Fighting for the first time above his native 105-pound minimumweight division, Collazo dropped Neider Valdez three times in the second round before the fight was waved off, putting an emphatic stamp on what was supposed to be a measuring-stick night and turning it into a statement instead.
The two-division aspirations started with a wrinkle, then a second one. Collazo was originally booked to defend his unified WBA and WBO minimumweight titles against Joey Canoy, but visa issues forced Canoy out on short notice. A first replacement, Luis Castillo, ran into the same immigration problems and also fell through. Golden Boy Promotions finally turned to Valdez, a Mexican veteran with a 15-3-3 record who had fought just three weeks earlier and had his paperwork in order. The WBO approved him under exceptional circumstances days before fight night and attached its International flyweight title to the bout to give the scrambled main event some sanctioning weight, though that belt carries far less prestige than the world titles Collazo already holds at 105 pounds. The WBA did not bother sanctioning the fight at all.
None of that mattered once the bell rang.
The first round passed largely without incident, a feeling-out stretch that gave little hint of what was coming. Collazo used it to find his timing against the bigger man, and in the second round, he found his opening. He landed a counter left hand that caught Valdez clean on the chin, sending him to the canvas for the first of three knockdowns in the round.

Ardie Crenshaw - The Sporting Tribune
Oscar Collazo and Neider Valdez exchange punches during an Professional Boxing match. Saturday June 20, 2026 in Oceanside, California.
Valdez beat the count each time, but the damage piled up quickly. By the third knockdown, his corner had seen enough. They called for the stoppage themselves, even as Valdez insisted to referee Thomas Taylor that he wanted to keep fighting. The towel decision spared him further punishment against a fighter many consider among the sport’s best, pound for pound.
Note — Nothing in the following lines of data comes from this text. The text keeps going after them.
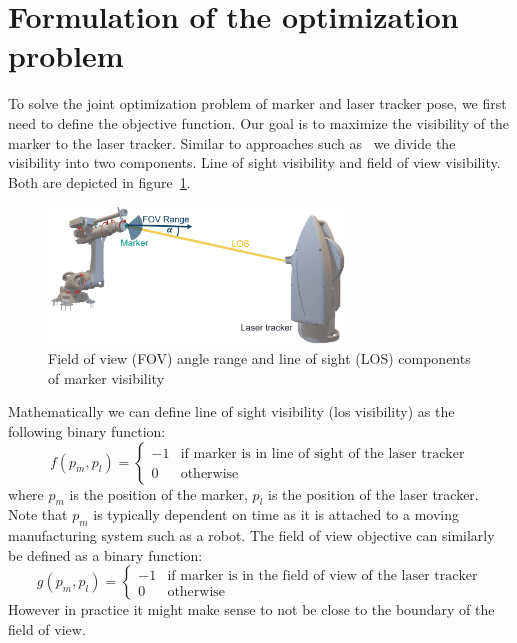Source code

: \documentclass{svproc}
\begin{document}
\section{Formulation of the optimization problem}
To solve the joint optimization problem of marker and laser tracker pose, we first need to define the objective function.
Our goal is to maximize the visibility of the marker to the laser tracker.
Similar to approaches such as~\cite{ieee_sensors} we divide the visibility into two components.
Line of sight visibility and field of view visibility.
Both  are depicted in figure~\ref{fig:visibility}.
\begin{figure}
        \centering
        \includegraphics[width=0.7\textwidth]{figures/visibility.png}
        \caption{Field of view (FOV) angle range and line of sight (LOS) components of marker visibility}
        \label{fig:visibility}
\end{figure}
Mathematically we can define line of sight visibility (los visibility) as the following binary function:
\begin{equation}
    f(p_m,p_l) = \begin{cases}
    -1 & \text{if } \text{marker is in line of sight of the laser tracker} \\
    0 & \text{otherwise}
    \end{cases}
\end{equation}
where $p_m$ is the position of the marker, $p_l$ is the position of the laser tracker.
Note that $p_m$ is typically dependent on time as it is attached to a moving manufacturing system such as a robot.
The field of view objective can similarly be defined as a binary function:
\begin{equation}
    g(p_m,p_l) = \begin{cases}
    -1 & \text{if } \text{marker is in the field of view of the laser tracker} \\
    0 & \text{otherwise}
    \end{cases}
\end{equation}
However in practice it might make sense to not be close to the boundary of the field of view.
\end{document}
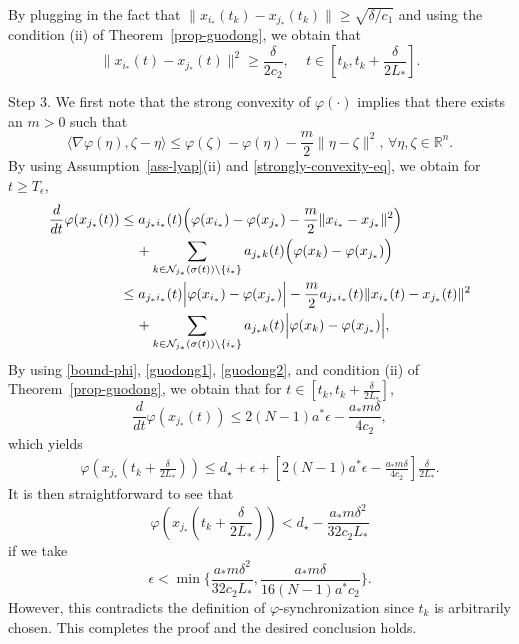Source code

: \documentclass[a4paper, 11pt]{article}
\def\R{\mathbb{R}}
\begin{document}
By plugging in the fact that $\|x_{i_\ast}(t_k)-x_{j_\ast}(t_k)\| \geq \sqrt{\delta/c_1} $ and using the condition (ii) of Theorem~\ref{prop-guodong}, we obtain that
\begin{equation}\label{guodong1}
\|x_{i_\ast}(t)-x_{j_\ast}(t)\|^2  \geq \frac{\delta}{2c_2}, \quad \, t\in \left[t_k,t_k+ \frac{\delta}{2 L_\ast}\right].
\end{equation}

\vspace{2mm}

\noindent Step 3. We first note that the strong convexity of $\varphi(\cdot)$ implies that \cite[pp.459]{boyd-vandenberghe}
there exists an $m>0$ such that
\begin{equation}\label{strongly-convexity-eq}
\langle \nabla \varphi(\eta), \zeta-\eta \rangle \leq \varphi(\zeta)-\varphi(\eta)-\frac{m}{2}\|\eta-\zeta\|^2, \, \forall \eta,\zeta \in {\R}^n.
\end{equation}
By using Assumption~\ref{ass-lyap}(ii) and \eqref{strongly-convexity-eq}, we obtain for $t\geq T_\epsilon$,
\begin{align}\label{guodong2}
\frac{d}{dt}\varphi(x_{j_\ast}(t))
& \leq a_{j_\ast i_\ast }(t) \Big(\varphi(x_{i_\ast})-\varphi(x_{j_\ast})-\frac{m}{2}\|x_{i_\ast}-x_{j_\ast}\|^2\Big) \nonumber \\
& \hspace{0.4cm}+\sum _{k \in \mathcal{N}_{j_\ast}(\sigma(t))\setminus \{i_\ast\}} a_{j_\ast k}(t) \Big(\varphi(x_k)-\varphi(x_{j_\ast})\Big)\nonumber\\
& \leq  a_{j_\ast i_\ast }(t)  \Big|\varphi(x_{i_\ast})-\varphi(x_{j_\ast})\Big|
-\frac{m}{2}a_{j_\ast i_\ast }(t)\|x_{i_\ast}(t)-x_{j_\ast}(t)\|^2 \nonumber \\
& \hspace{0.4cm}+\sum _{k \in \mathcal{N}_{j_\ast}(\sigma(t))\setminus \{i_\ast\}} a_{j_\ast k}(t)\Big|\varphi(x_k)  -\varphi(x_{j_\ast})\Big|,
\end{align}
By using \eqref{bound-phi}, \eqref{guodong1}, \eqref{guodong2}, and condition (ii) of Theorem~\ref{prop-guodong},
we obtain that for $t\in \left[t_k,t_k+ \frac{\delta}{2 L_\ast}\right]$,
\begin{equation*}
\frac{d}{dt}\varphi(x_{j_\ast}(t)) \leq  2(N-1)a^\ast \epsilon -\frac{a_\ast m \delta}{4c_2}, \end{equation*}
which yields
\begin{align*}
\varphi(x_{j_\ast}(t_k+ \frac{\delta}{2 L_\ast}))  \leq d_\star + \epsilon + \left[2(N-1)a^\ast \epsilon -\frac{a_\ast m \delta}{4c_2}\right]\frac{\delta}{2 L_\ast}.
\end{align*}
It is then straightforward to see that
\begin{equation*}
\varphi(x_{j_\ast}(t_k+ \frac{\delta}{2 L_\ast})) < d_\star-\frac{a_\ast m \delta^2}{32 c_2 L_\ast}
\end{equation*}
if we take
\[
\epsilon < \min \Big\{ \frac{a_\ast m \delta^2}{32 c_2 L_\ast}, \frac{a_\ast m \delta}{16(N-1) a^* c_2} \Big\}.
\]
However, this contradicts  the definition of $\varphi$-synchronization since $t_k$ is arbitrarily chosen. This completes the proof and the desired conclusion holds.
\end{document}
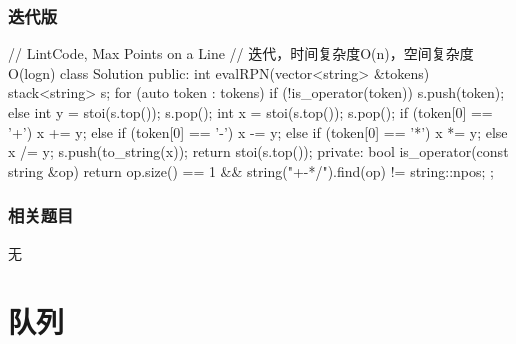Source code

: \subsubsection{迭代版}
\begin{Code}
// LintCode, Max Points on a Line
// 迭代，时间复杂度O(n)，空间复杂度O(logn)
class Solution {
public:
    int evalRPN(vector<string> &tokens) {
        stack<string> s;
        for (auto token : tokens) {
            if (!is_operator(token)) {
                s.push(token);
            } else {
                int y = stoi(s.top());
                s.pop();
                int x = stoi(s.top());
                s.pop();
                if (token[0] == '+')       x += y;
                else if (token[0] == '-')  x -= y;
                else if (token[0] == '*')  x *= y;
                else                       x /= y;
                s.push(to_string(x));
            }
        }
        return stoi(s.top());
    }
private:
    bool is_operator(const string &op) {
        return op.size() == 1 && string("+-*/").find(op) != string::npos;
    }
};
\end{Code}


\subsubsection{相关题目}
\begindot
\item 无
\myenddot


\section{队列} %

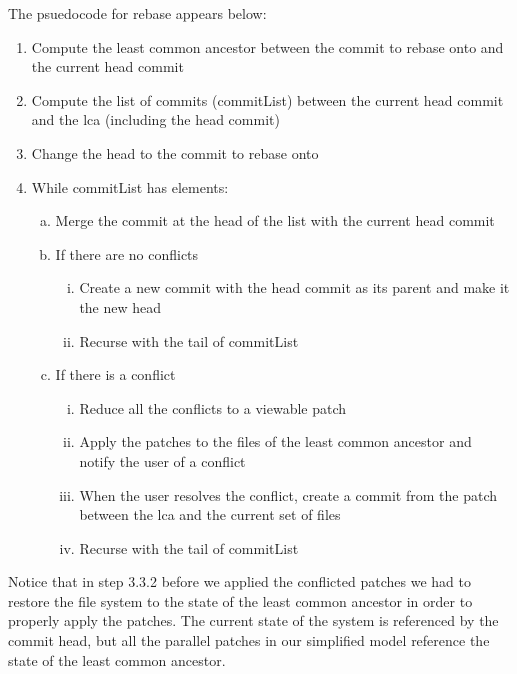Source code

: \documentclass[]{article}
\begin{document}
The psuedocode for rebase appears below:

\begin{enumerate}[1.]
\item
  Compute the least common ancestor between the commit to rebase onto
  and the current head commit
\item
  Compute the list of commits (commitList) between the current head
  commit and the lca (including the head commit)
\item
  Change the head to the commit to rebase onto
\item
  While commitList has elements:

  \begin{enumerate}[a.]
  \item
    Merge the commit at the head of the list with the current head
    commit
  \item
    If there are no conflicts

    \begin{enumerate}[i.]
    \item
      Create a new commit with the head commit as its parent and make it
      the new head
    \item
      Recurse with the tail of commitList
    \end{enumerate}
  \item
    If there is a conflict

    \begin{enumerate}[i.]
    \item
      Reduce all the conflicts to a viewable patch
    \item
      Apply the patches to the files of the least common ancestor and
      notify the user of a conflict
    \item
      When the user resolves the conflict, create a commit from the
      patch between the lca and the current set of files
    \item
      Recurse with the tail of commitList
    \end{enumerate}
  \end{enumerate}
\end{enumerate}

Notice that in step 3.3.2 before we applied the conflicted patches we
had to restore the file system to the state of the least common ancestor
in order to properly apply the patches. The current state of the system
is referenced by the commit head, but all the parallel patches in our
simplified model reference the state of the least common ancestor.
\end{document}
Valdez had stepped in on short notice after a string of mixed results, including a draw three weeks earlier, and the gap in class showed from the moment Collazo found his range. Still, his willingness to take the fight gave Collazo the chance to test himself at a new weight, and the answer came quickly and violently.
The result pushes Collazo to 15-0 with 12 knockouts, and he made clear afterward that he is not interested in treating flyweight as a one-night detour. “I feel great. I feel great. I love this division,” Collazo told DAZN in the ring. “Matter of fact, I want to stay in the division a long time. Let’s see.”
He did not have to wait long to hear a target floated. Asked about a potential matchup with WBA and WBO flyweight champion Ricardo Sandoval, Collazo’s promoter wasted no time campaigning for it. “I want Oscar Collazo to go up two weight divisions, and let’s do that fight,” De La Hoya said. “It’s the biggest, best fight out there for both guys. Stylistically, it will be a war. It will be a tremendous, tremendous fight.”

Ardie Crenshaw - The Sporting Tribune
Oscar Collazo and Oscar DeLa Hoya react to a knockout victory following a Professional Boxing match. Saturday June 20, 2026 in Oceanside, California.
Whether that fight materializes remains to be seen, but Saturday's performance did nothing to discourage the idea.